Inilah Citaro, Primadona Bus Listrik Besotan Mercedes Benz

Mercedes Benz Citaro. Sumber: insideevs.com

Sebagaimana yang kita ketahui bersama, pada April 2017 silam PT Transportasi Jakarta meluncurkan 100 buah armada baru berlogokan Mercedes Benz dengan seri OC500RF 2542. Ya, PT Transportasi Jakarta yang menunggangi layanan BRT TransJakarta ini memang diketahui sebagai salah satu pengguna setia dari produk asal Negeri Bavaria. Tidak hanya berfokus pada mobil sporty nan elegan saja, ternyata pergerakkan Mercedes Benz di dunia bus pun turut mendongkrak laba dari perusahaan tersebut.

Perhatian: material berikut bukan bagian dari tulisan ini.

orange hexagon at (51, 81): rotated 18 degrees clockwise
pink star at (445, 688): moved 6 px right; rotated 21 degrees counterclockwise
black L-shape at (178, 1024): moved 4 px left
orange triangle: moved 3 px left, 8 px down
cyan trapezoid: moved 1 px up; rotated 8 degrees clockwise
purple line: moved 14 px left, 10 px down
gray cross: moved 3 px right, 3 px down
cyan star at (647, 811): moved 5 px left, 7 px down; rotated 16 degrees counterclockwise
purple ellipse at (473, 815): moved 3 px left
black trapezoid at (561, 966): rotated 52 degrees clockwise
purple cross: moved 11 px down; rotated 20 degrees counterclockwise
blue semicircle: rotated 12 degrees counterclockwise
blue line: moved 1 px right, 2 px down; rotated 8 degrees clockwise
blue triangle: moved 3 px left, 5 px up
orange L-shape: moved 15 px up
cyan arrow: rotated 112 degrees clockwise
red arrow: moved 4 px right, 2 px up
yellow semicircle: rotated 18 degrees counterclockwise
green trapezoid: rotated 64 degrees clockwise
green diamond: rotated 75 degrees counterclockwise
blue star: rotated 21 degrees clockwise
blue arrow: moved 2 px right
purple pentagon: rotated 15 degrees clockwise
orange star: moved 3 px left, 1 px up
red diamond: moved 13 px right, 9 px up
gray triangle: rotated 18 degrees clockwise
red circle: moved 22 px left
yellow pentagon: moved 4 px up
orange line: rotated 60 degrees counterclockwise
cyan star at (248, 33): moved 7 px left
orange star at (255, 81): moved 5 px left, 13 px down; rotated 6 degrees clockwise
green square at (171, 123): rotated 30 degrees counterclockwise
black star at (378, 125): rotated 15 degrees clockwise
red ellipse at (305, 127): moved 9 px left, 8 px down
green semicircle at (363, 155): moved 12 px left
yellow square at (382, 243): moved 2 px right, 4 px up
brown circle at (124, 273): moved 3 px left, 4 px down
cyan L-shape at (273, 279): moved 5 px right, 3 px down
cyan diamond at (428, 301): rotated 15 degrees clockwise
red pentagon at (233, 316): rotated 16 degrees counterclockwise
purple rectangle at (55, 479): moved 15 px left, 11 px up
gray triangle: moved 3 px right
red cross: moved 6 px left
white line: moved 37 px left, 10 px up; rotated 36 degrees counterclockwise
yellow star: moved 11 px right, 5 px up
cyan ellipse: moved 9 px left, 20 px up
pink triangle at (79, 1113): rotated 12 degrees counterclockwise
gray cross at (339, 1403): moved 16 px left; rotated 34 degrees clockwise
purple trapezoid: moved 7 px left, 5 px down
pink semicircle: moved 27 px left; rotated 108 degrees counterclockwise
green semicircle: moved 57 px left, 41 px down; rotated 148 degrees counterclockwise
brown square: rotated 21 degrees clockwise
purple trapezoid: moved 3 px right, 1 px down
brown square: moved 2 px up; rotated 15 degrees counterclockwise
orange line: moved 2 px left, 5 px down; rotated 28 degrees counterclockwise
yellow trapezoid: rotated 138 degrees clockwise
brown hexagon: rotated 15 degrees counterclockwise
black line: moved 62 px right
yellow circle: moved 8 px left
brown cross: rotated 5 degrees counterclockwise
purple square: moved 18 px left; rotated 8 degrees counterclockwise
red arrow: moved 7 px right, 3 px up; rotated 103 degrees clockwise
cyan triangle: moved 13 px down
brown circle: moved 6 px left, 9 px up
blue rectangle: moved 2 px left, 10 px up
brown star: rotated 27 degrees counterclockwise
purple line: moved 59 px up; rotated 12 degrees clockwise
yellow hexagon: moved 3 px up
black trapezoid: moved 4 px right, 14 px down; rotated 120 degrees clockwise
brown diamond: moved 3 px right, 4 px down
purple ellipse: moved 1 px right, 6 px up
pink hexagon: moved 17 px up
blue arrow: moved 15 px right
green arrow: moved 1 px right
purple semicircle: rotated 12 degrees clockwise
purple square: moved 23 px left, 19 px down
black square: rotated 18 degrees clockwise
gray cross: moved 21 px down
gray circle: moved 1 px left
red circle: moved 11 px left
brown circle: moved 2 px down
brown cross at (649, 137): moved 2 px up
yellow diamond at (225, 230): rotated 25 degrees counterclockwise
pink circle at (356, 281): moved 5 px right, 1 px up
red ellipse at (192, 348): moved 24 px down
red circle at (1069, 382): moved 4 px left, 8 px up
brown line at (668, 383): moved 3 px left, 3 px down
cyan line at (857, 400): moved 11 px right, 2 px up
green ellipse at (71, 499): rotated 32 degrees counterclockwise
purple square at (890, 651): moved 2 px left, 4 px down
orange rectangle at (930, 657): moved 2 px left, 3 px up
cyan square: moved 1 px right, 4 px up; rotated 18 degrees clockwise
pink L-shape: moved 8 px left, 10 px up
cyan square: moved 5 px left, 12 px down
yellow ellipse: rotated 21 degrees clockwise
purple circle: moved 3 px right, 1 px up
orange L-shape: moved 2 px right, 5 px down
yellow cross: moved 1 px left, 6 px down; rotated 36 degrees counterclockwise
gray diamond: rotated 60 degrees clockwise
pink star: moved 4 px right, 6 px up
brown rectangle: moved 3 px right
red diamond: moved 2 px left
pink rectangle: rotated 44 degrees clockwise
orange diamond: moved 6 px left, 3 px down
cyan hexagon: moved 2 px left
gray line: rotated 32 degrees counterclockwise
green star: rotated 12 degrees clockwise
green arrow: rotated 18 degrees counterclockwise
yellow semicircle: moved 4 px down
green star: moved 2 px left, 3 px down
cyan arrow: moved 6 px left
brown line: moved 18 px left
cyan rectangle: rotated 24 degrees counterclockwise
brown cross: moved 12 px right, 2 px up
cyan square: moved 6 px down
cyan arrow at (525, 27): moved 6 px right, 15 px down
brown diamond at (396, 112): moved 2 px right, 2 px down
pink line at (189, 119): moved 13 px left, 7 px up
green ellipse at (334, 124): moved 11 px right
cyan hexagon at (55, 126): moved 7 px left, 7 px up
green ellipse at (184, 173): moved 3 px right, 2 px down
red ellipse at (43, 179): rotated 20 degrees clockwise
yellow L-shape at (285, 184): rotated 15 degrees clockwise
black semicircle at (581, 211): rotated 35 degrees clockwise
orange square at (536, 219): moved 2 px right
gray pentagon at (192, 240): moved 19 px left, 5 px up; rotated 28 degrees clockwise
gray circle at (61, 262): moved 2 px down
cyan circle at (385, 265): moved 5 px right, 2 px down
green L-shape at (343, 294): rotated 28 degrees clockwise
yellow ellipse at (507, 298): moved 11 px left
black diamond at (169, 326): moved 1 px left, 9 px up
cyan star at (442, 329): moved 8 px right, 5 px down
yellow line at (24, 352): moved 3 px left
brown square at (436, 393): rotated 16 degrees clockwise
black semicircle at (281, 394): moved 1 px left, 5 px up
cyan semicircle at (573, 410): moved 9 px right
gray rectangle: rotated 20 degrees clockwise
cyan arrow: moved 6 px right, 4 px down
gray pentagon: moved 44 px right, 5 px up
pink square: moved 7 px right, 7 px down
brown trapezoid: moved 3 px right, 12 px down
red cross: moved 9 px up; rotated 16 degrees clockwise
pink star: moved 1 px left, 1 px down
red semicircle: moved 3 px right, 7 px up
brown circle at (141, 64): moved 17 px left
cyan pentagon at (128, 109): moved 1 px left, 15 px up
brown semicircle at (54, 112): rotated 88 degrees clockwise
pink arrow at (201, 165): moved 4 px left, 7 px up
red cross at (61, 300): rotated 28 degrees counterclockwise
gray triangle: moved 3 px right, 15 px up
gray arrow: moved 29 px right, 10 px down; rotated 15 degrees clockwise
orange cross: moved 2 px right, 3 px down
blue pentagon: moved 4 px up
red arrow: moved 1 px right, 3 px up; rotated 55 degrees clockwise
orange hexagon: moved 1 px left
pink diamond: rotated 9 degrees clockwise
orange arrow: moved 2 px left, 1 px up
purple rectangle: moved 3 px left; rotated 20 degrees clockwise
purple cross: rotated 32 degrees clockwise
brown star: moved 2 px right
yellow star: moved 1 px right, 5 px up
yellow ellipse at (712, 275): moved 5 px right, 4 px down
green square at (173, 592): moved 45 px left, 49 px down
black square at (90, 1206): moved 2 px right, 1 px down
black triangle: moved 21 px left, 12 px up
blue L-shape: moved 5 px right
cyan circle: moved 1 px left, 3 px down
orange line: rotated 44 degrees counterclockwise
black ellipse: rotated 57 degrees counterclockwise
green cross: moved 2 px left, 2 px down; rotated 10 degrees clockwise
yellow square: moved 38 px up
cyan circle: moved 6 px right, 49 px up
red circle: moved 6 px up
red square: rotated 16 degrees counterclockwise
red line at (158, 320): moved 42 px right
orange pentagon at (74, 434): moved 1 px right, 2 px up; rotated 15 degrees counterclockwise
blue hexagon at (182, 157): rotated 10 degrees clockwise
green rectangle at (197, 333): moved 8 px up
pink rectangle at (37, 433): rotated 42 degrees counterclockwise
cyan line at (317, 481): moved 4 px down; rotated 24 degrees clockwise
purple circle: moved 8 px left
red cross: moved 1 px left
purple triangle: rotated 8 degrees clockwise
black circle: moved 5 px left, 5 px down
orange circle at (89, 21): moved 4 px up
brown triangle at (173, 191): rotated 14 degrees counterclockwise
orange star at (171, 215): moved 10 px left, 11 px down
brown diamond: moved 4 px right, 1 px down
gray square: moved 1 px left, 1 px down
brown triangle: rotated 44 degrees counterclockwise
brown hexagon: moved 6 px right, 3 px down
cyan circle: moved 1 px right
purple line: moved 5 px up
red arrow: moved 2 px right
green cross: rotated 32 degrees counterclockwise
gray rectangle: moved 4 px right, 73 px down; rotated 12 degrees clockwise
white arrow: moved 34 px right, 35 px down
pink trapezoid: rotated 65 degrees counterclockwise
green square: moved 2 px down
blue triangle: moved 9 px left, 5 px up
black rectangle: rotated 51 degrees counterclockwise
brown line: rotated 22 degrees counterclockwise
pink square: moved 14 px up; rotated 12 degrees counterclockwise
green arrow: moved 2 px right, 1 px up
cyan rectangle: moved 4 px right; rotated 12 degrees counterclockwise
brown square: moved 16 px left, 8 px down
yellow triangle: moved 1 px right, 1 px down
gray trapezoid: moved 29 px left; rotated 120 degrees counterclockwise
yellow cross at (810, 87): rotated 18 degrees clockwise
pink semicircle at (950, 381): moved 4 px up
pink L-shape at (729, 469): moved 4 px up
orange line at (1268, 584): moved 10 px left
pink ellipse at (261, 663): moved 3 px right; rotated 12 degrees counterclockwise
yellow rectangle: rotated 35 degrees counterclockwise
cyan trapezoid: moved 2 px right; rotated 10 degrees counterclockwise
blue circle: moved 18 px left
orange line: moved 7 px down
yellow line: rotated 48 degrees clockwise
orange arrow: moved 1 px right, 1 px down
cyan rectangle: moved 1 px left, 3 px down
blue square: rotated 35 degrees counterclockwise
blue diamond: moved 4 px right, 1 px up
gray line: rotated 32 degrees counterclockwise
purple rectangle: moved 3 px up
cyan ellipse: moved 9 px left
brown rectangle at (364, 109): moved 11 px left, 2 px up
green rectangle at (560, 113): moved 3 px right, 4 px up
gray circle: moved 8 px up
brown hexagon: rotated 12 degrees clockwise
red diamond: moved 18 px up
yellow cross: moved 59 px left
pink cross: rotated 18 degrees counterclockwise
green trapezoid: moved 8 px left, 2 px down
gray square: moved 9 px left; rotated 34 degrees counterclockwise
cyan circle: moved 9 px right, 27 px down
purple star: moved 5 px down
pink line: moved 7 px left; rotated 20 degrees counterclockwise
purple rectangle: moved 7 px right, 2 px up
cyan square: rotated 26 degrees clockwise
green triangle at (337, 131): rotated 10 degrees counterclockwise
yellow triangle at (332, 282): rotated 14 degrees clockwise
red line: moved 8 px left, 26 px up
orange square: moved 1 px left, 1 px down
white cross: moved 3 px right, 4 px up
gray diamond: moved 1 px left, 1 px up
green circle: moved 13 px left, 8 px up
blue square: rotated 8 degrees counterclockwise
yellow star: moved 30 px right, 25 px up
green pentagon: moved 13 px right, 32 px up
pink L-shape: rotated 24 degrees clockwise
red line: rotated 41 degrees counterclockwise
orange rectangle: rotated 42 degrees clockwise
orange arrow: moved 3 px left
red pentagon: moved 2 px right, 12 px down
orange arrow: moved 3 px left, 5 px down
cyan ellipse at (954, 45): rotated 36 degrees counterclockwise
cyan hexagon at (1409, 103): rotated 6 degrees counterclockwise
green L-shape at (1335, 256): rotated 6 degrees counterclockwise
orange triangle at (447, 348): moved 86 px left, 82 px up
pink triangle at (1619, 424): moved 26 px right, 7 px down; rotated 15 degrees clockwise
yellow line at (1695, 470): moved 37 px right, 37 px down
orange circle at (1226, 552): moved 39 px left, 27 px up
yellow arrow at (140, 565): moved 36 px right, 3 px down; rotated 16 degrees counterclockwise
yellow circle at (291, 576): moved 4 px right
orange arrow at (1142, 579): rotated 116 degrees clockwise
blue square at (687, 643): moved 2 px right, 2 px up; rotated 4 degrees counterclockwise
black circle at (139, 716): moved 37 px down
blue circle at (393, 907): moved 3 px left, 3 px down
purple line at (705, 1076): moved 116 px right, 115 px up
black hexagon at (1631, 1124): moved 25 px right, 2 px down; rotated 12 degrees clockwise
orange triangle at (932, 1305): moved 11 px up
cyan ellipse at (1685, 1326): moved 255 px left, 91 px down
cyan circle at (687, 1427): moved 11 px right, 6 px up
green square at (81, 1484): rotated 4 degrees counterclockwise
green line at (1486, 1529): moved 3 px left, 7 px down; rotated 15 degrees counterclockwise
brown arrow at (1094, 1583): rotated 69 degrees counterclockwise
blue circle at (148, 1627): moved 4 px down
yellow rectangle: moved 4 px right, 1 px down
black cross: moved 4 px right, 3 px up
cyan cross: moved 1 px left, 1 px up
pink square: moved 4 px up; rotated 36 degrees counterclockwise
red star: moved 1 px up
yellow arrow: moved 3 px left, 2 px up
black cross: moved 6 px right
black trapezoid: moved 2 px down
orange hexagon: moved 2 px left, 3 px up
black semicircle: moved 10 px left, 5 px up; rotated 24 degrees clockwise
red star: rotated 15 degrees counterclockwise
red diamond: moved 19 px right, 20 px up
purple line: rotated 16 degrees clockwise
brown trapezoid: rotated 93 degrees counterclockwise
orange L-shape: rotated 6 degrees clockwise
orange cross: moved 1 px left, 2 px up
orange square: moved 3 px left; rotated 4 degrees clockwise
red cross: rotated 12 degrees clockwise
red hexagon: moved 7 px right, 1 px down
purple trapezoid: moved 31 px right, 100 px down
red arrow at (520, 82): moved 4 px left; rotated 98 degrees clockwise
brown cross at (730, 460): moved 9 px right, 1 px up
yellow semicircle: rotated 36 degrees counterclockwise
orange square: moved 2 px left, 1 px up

Baca Juga: Mercedes Benz Sprinter 315CD: Mewahnya Layanan Shuttle Jakarta – Bandung

Berbicara soal armada bus dari Mercedes Benz, merk dagang yang didirikan pada tahun 1926 ini memiliki satu varian low deck yang kini tengah menjadi primadona di kelasnya, yaitu Mercedes Benz Citaro. Seperti yang dihimpun KabarPenumpang.com dari sejumlah laman sumber, bus ini pertama kali diperkenalkan pada tahun 1997 silam dan menggantikan peran dari Mercedes-Benz O405 / O405N series.

Bus listrik yang sudah terjual lebih dari 500.000 unit di seluruh dunia ini menggunakan baterai Lithium-ion (Li-ion) seperti yang biasa ditemui di kebanyakan bus listrik, hanya saja baterai milik Citaro bersifat modular. Modular yang dimaksud di sini adalah operator dapat mengatur jumlah kebutuhan baterai, tergantung pemakaian, syarat dan berbagai kondisi lain yang melingkupi lalu lintas perkotaan yang akan diarungi Citaro.

Misalnya, setting-an baterai Citaro yang digunakan di satu kota dengan tingkat kepadatan lalu lintas yang tinggi tentu akan berbeda dengan kota lain dengan tingkat kepadatan lalu lintas yang rendah. Dapat beradaptasi dengan berbagai iklim menjadi kelebihan Citaro selanjutnya. Bus low deck ini sudah diuji diberbagai tempat, bahkan dengan suhu yang ekstrem sekalipun. Seperti dinginnya lingkaran Arktik dan menyengatnya panas di Sierra Nevada.

Baca Juga: Tekan Jumlah Kendaraan Pribadi, India Hadirkan Bus Berbasis Aplikasi

Bukan apa-apa, suhu yang ekstrem memang merupakan seteru utama baterai karena dapat memperpendek durabilitas dan keandalannya. “Bus kota kami tidak beremisi dan sangat hening saat berjalan. Para insinyur saat ini melakukan pengujian menyeluruh terhadap prototipe bus baru di bawah kondisi terberat,” ungkap Kepala Bus Daimler, Hartmut Schick.

“Sebagai konsep teknis, yang melibatkan sistem modular untuk power supply dan manajemen thermal yang optimal. Dengan semua itu, Citaro dengan tenaga listrik ini akan menjadi tonggak sejarah baru,” tandasnya optimis. Akankah TransJakarta sebagai salah satu pelanggan setia Mercedes akan ‘mempekerjakan’ Citaro?